STAKEHOLDERS IN Negril, Westmoreland, are fed up with Western Parks and Market’s (WPM) collection of residential waste.

As a result Daniel Grizzle, a hotelier and businessman, has called on the agency to terminate all existing commercial contracts and cease negotiating new ones to resolve the issue.

“What I want you to do tomorrow when you get to your office is send out a note, cancelling all the commercial entities that you have contracts with within Negril, and concentrate on taking up domestic garbage,” said Grizzle, the managing director and owner of Charela Inn Hotel.

This move, he said, would help WPM fulfil its primary obligation to residential customers who pay land taxes religiously but do not benefit from them.
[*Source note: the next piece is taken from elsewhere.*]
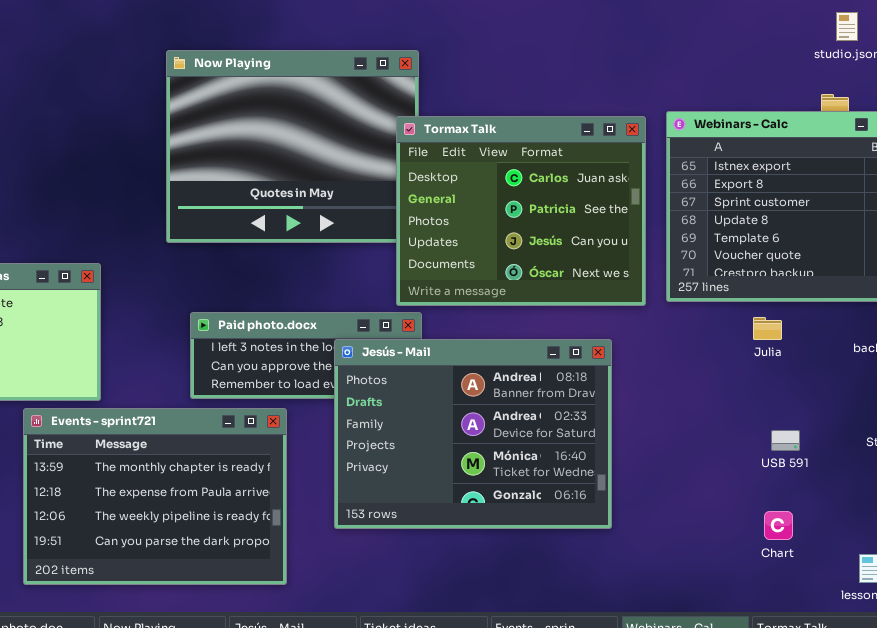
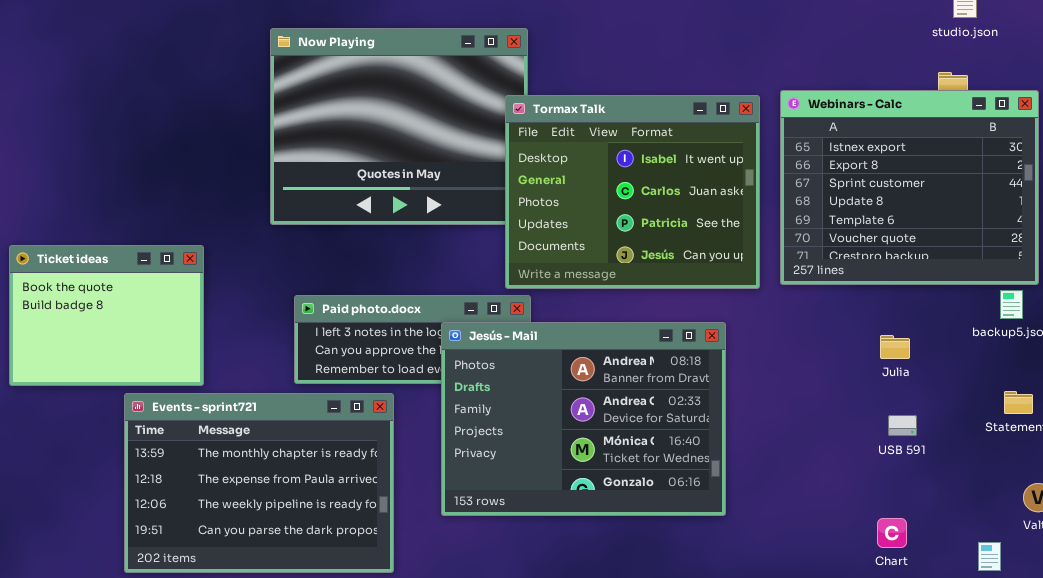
Tormax Talk: [396,116,646,306] -> [505,95,760,289], scrolled up 1 row
Julia: [753,317,782,340] -> [880,335,910,359], moved
Chart: [764,511,793,540] -> [877,518,907,548], moved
“It is a filthy, horrible, and disgusting state,” the hotelier said, describing the resort town of Negril, where garbage can now be seen lying on the roads, stretching all over the town.

Grizzle vented his frustration at a recent townhall meeting held to address the solid waste concerns of residents and stakeholders at the Negril Community Centre, which featured Audley Gordon, the executive director of the National Solid Waste Management Authority (NSWMA).

“I was in Scotiabank, waiting in line, and your (WPM) truck was in Burger King for 20 minutes, taking up garbage when the people who are paying their land taxes, garbage is rotting in their houses,” Grizzle stated.

Gordon did not respond to the suggestion that the WPM’s commercial contractors be terminated, but he said all households from Negril to Morant Point should buy into the concept of managing their own waste until this problem is resolved.

“The truth is, we all have to see ourselves as managers in this waste management industry; if not, we will continue to see illegal dump sites popping up all over the place from Orange Bay to Negril,” Gordon stated, noting that he observed four mini-dump sites along that route.

“Until we get in the heads of people that they are responsible for the solid waste that they generate, we can’t get enough trucks in Jamaica to fix the waste management problem,” the NSWMA executive director explained.

“I want people to see waste management from the perspective that they created the waste and have a duty to manage that waste until the Government comes to collect it,” Gordon said.

“There may be people in this room who disagree with that, but if we disagree, then we must not feel bad if somebody goes up to the main road and throws their waste on the side of the road.”

Gordon is also seeking greater acceptance of composting in the management of solid waste.

“Were we to get people to buy into composting, between ourselves, the Social Development Commission, and RADA (Rural Agricultural Development Authority), we could get the training in the different communities, we could convert a per cent of that waste, and instead of trucking it out, it could be used to nourish plants in farms and flower gardens, and we could see the crops producing better yields,” he added.